El asunto queda pues así: (1) La ley de Dios es perfecta justicia, y se demanda perfecta conformidad con ella a todo aquel que quiera entrar al reino de los cielos. (2) Pero la ley no tiene una partícula de justicia que poder dar a hombre alguno, porque todos son pecadores e incapacitados para cumplir con sus requerimientos. Poco importa cuán diligentemente o con cuánto tesón obre el ser humano, nada de lo que puede hacer es suficiente para colmar la plena medida de las demandas de la ley. Es demasiado elevada como para que él la alcance; no puede obtener justicia por la ley. "Por las obras de la Ley ninguno será justificado -hecho justo- ante él". ¡Qué condición tan deplorable! Debemos obtener la justicia que es por la ley, o no podemos entrar al cielo. Y sin embargo, la ley no tiene justicia para ninguno de nosotros. No premiará nuestros esfuerzos más persistentes y enérgicos con la más pequeña porción de esa santidad que es imprescindible para ver al Señor.

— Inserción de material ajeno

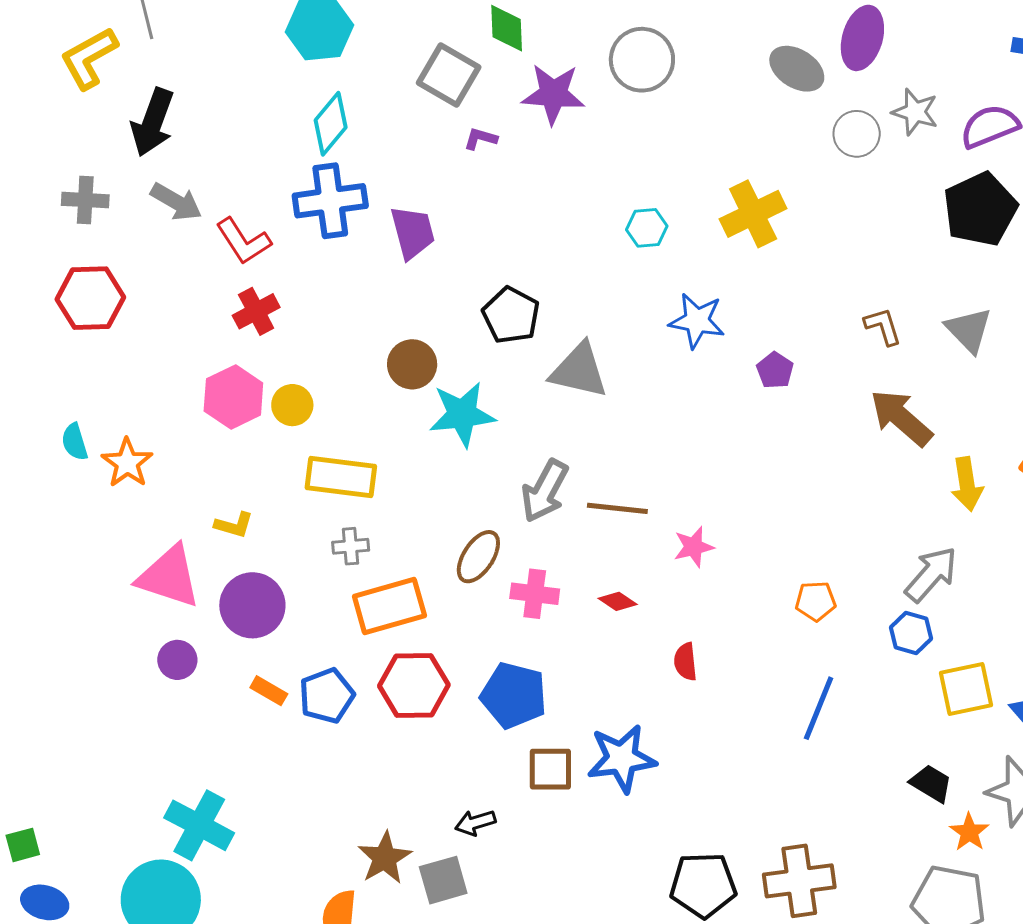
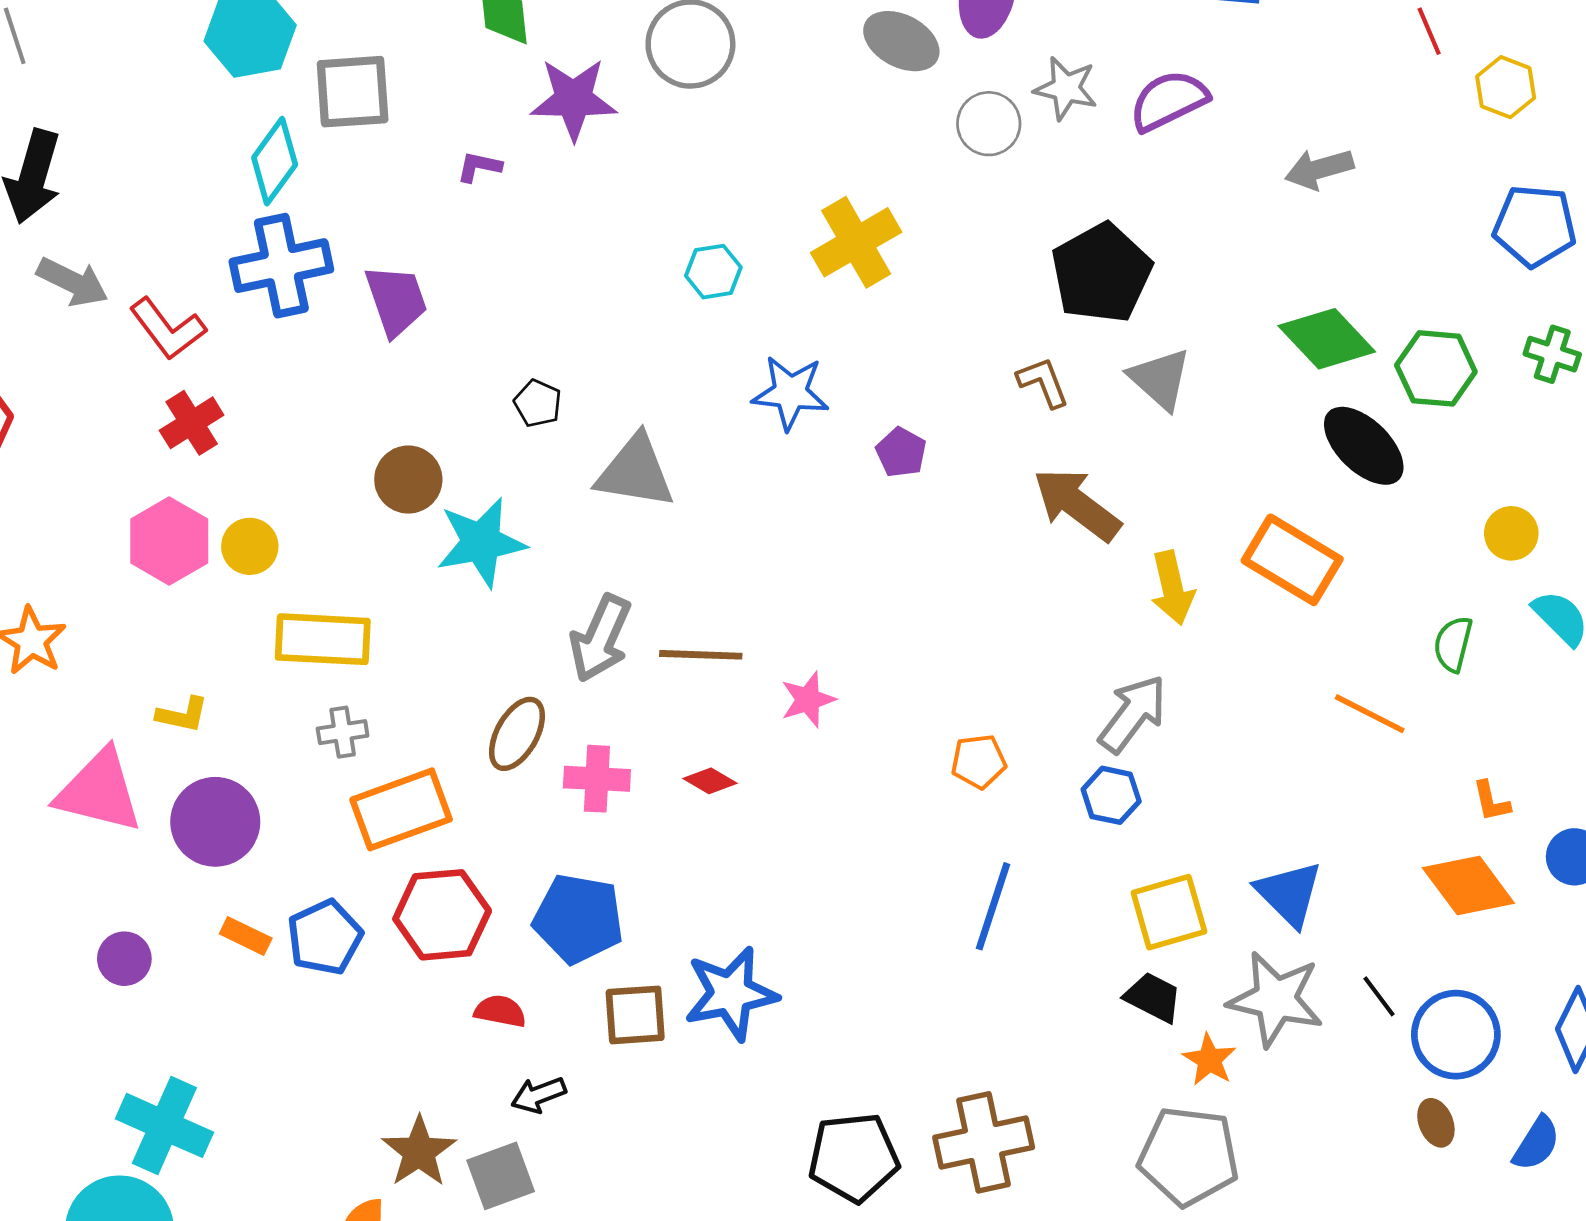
gray square: (449, 75) -> (353, 92), moved, turned -30
black pentagon: (980, 209) -> (1101, 273), moved
black pentagon: (511, 315) -> (538, 403), size x0.6
purple circle: (177, 660) -> (124, 959), moved
red semicircle: (685, 662) -> (500, 1011), moved, turned 111
yellow square: (966, 689) -> (1169, 912), moved

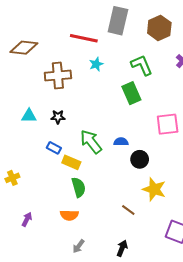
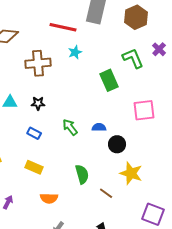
green L-shape: (142, 65) -> (133, 58), moved
green arrow: (91, 142) -> (70, 127), size x0.7
yellow rectangle: (71, 162) -> (34, 167), moved
green semicircle: (79, 187) -> (82, 174), moved

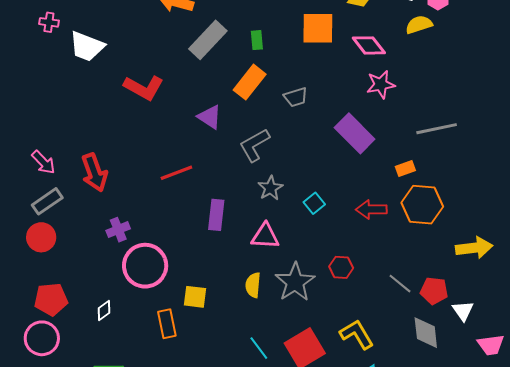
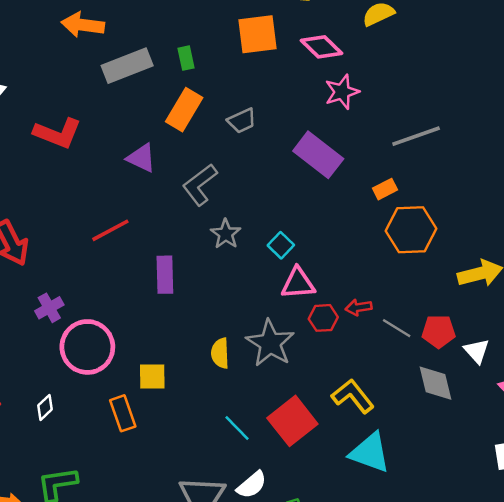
gray rectangle: (208, 40) -> (127, 66), turned 33
red arrow: (371, 209) -> (359, 307), moved, size x0.7
pink triangle: (265, 236) -> (298, 283), moved

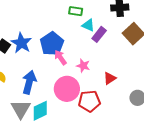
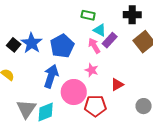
pink arrow: (60, 57) -> (94, 46), moved
blue arrow: (29, 82) -> (51, 76), moved

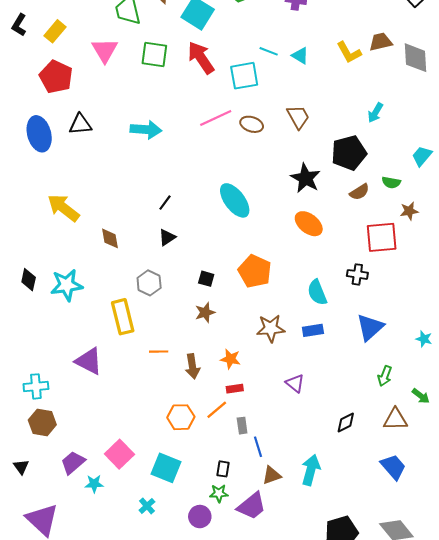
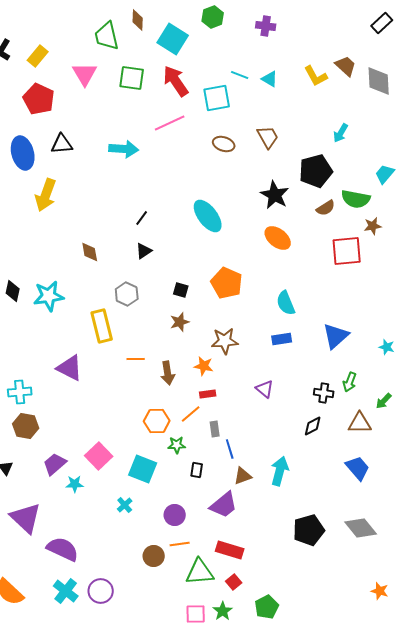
brown trapezoid: (381, 42) -> (346, 66), turned 55
pink line: (216, 118) -> (170, 123), moved
green semicircle: (391, 182) -> (356, 199), size x1.6
yellow arrow: (63, 208) -> (46, 195), moved, turned -108
black cross: (357, 274) -> (324, 393), moved
brown star: (271, 328) -> (225, 341), moved
green arrow: (421, 396) -> (384, 401), turned 96
green star: (219, 493) -> (177, 445), moved

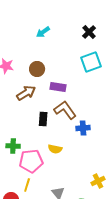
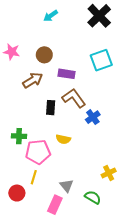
black cross: (89, 32) -> (99, 16), size x1.6
cyan square: (91, 62) -> (101, 60), moved
blue cross: (83, 128) -> (93, 117), turned -32

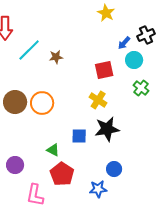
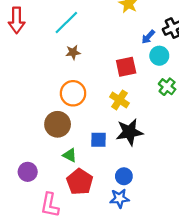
cyan line: (29, 50) -> (66, 22), moved
brown circle: (15, 102) -> (58, 124), moved
orange circle: (42, 103) -> (73, 93), moved
blue circle: (114, 169) -> (124, 176), moved

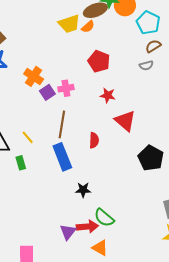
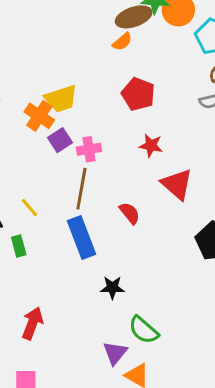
yellow trapezoid: (69, 24) -> (61, 99), moved
pink cross: (66, 88) -> (89, 149), moved
red semicircle: (94, 140) -> (130, 213), turned -42
red arrow: (87, 227) -> (32, 323), moved, turned -65
purple triangle: (68, 232) -> (115, 353), moved

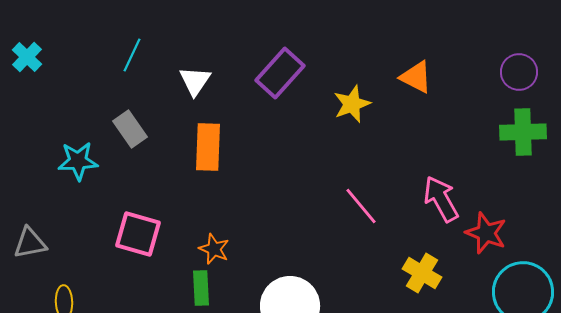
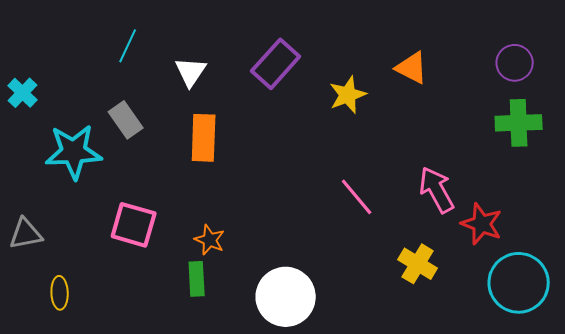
cyan cross: (27, 57) -> (23, 93), moved
cyan star: (78, 161) -> (74, 152), size x1.4

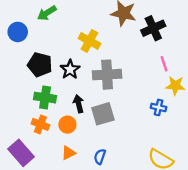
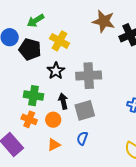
yellow cross: (89, 41) -> (59, 41), moved
black pentagon: (40, 65) -> (30, 49), moved
blue semicircle: (100, 157) -> (82, 138), moved

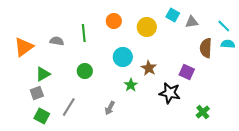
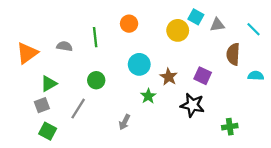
yellow circle: (147, 27) -> (178, 30), moved
cyan semicircle: (228, 44) -> (256, 76), moved
purple square: (187, 72) -> (203, 76), moved
gray line: (69, 107) -> (78, 109), moved
green cross: (203, 112) -> (230, 127), turned 32

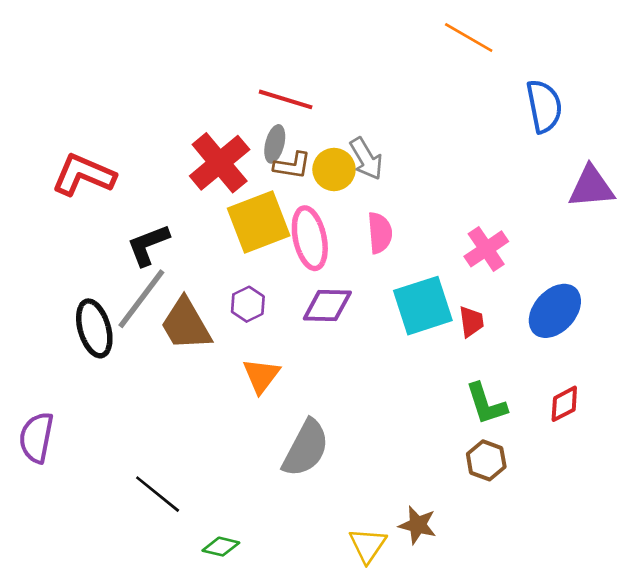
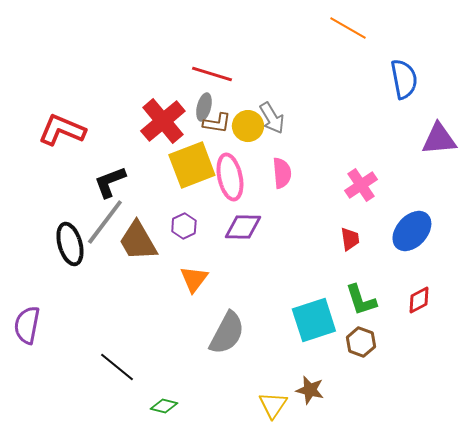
cyan square: (423, 306) -> (314, 320), moved

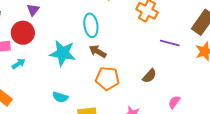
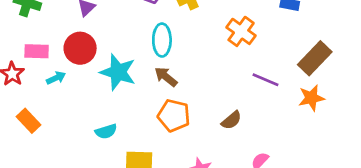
red circle: (23, 33) -> (80, 48), moved
cyan semicircle: (60, 97) -> (106, 131), turned -42

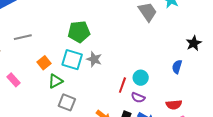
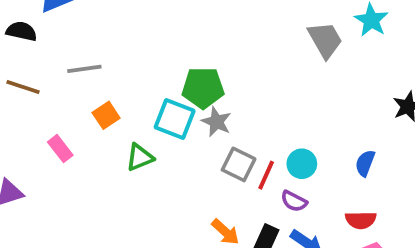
green pentagon: (79, 32) -> (203, 88), moved
orange square: (44, 63) -> (106, 115), moved
blue semicircle: (177, 67) -> (365, 163), moved
gray square: (67, 102) -> (239, 164), moved

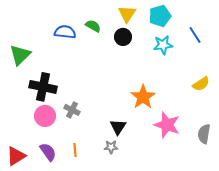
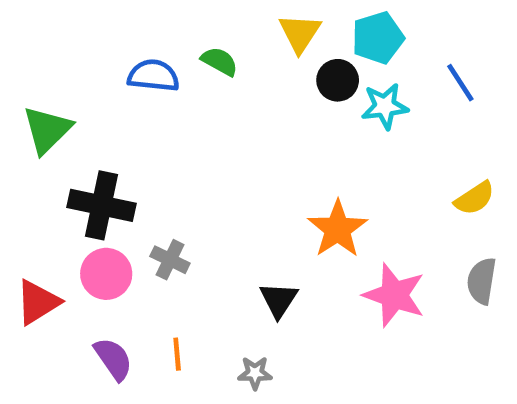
black circle: (123, 37) -> (338, 80), moved
gray semicircle: (204, 134) -> (482, 281), moved
gray star: (111, 147) -> (255, 373), moved
red triangle: (16, 156) -> (38, 302), moved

¿Quién, entonces, puede ser salvo?
¿Puede existir una cosa tal como personas justas?
–Sí, porque la Biblia habla con frecuencia de ellas. Habla de Lot como "aquel hombre justo". Leemos: "Decid al justo que le irá bien, porque comerá del fruto de sus acciones" (Isa. 3:10), indicando de esta manera que habrá personas justas que recibirán la recompensa; y se declara llanamente que habrá por fin una nación justa: "En aquel día cantarán este canto en tierra de Judá: Fuerte ciudad tenemos. Salud puso Dios por muros y antemuro. Abrid las puertas, y entrará la gente justa, guardadora de verdades". (Isa. 26:1 y 2). David dijo: "Tu ley es la verdad" (Sal. 119:142). No es solamente verdad, sino que es la suma de toda la verdad. En consecuencia, la nación que guarda toda la verdad será una nación que guarda la ley de Dios. Estará formada por hacedores de su voluntad, y entrarán en el reino de los cielos (Mat. 7:21).